Procter & Gamble and its smaller rival Colgate-Palmolive posted slightly better-than-expected quarterly profits on Tuesday and signaled that their businesses look good for the rest of 2007, but the results failed to excite Wall Street.
P&G shares moved lower Monday; Colgate stock edged up only slightly after trading lower most of the morning.
P&G, best known for products such as Tide detergent and Pampers diapers, posted a 12% rise in fiscal second-quarter profit. Earnings of 84 cents a share beat a Thomson Financial average forecast of 83 cents a share.
Colgate, leading products of which include its namesake toothpaste, posted an 11% rise in fourth-quarter profit. Excluding certain special items, it earned 78 cents a share, topping analysts' average forecast by a penny.
"Although we believe this was a strong quarter for (Colgate), we think the stock will trade down due to gross margin miss and in sympathy to Procter," said JP Morgan analyst John Faucher, who rates Colgate "overweight" and P&G "neutral."
Colgate said quarterly gross profit margin grew 60 basis points to 56.6%, excluding restructuring charges. But Faucher had expected 56.9% gross margin, and Morgan Stanley analyst Bill Pecoriello also said that the gross margin expansion fell short of his expectations.
Faucher said that P&G's 5% growth in "organic" sales, which exclude mergers and the impact of foreign exchange, might disappoint the market. P&G had forecast 4% to 7% growth, while Faucher had expected 6% growth and said he thinks the consensus was at 7% to 8%.
Colgate and P&G are currently going head-to-head in the toothpaste aisle, with Colgate hawking its Colgate Total toothpaste with ads featuring Brooke Shields to compete against
one of P&G's new products, Crest Pro-Health toothpaste.
P&G Chief Executive A.G. Lafley said on a conference call that early consumer reaction to Pro-Health is positive and that he expects both Crest and Colgate to continue to grow.

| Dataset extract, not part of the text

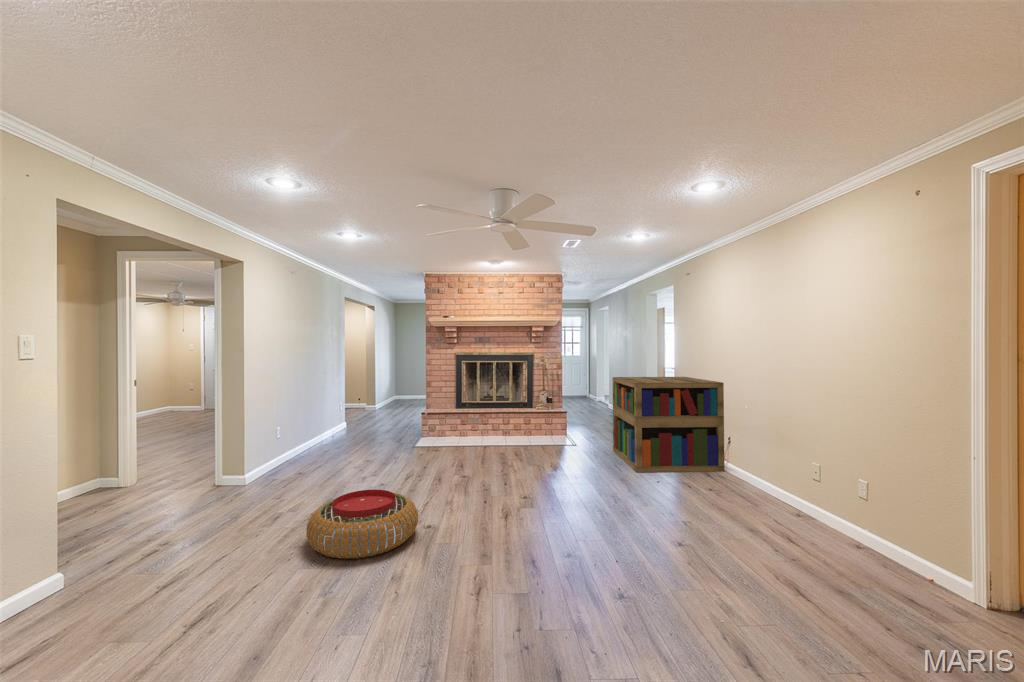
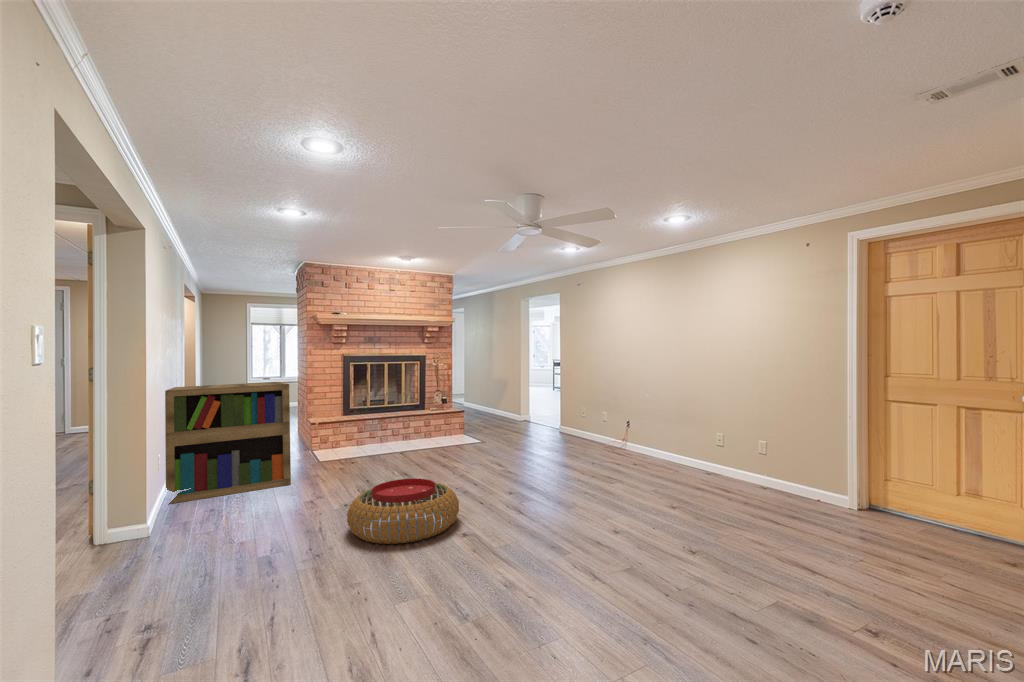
bookshelf: present [613,377,725,472] -> present [165,382,291,504]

"I think this is the first chapter in a multi-chapter book and we're going to be talking about Pro-Health for a long time," Lafley said.
Colgate benefited from its focus on profitable areas such as oral care, personal care and pet food. President and Chief Operating Officer Ian Cook, who is set to become CEO of the New
York-based company later this year, said the "excellent" trends should continue throughout 2007.
Colgate said its business in North America should post "good growth" in operating profit this quarter and continue positively throughout the year.
P&G raised its sales and profit outlook for the fiscal year based on the quarter's results and current expectations, but its profit forecasts suggest the company may fall short of analysts' lofty expectations.
P&G expects to earn $2.99 a share to $3.03 a share this year, including dilution from the acquisition of Gillette. It now expects dilution to be toward the lower end of its previous forecast of 12 to 18 cents a share.
Analysts, on average, had expected P&G to earn $3.03 a share this year.
For its fiscal third quarter, which ends in March, P&G expects to earn 72 to 74 cents a share, while analysts were expecting 74 cents.
P&G expects organic sales, or sales excluding acquisitions and the impact of foreign exchange, to rise 5 to 6% this year, versus its prior forecast of 4 to 6%. Total sales should rise 10 to 12%, it said.
P&G forecast third-quarter organic sales growth of 5 to 7% and total sales growth of 7 to 9%.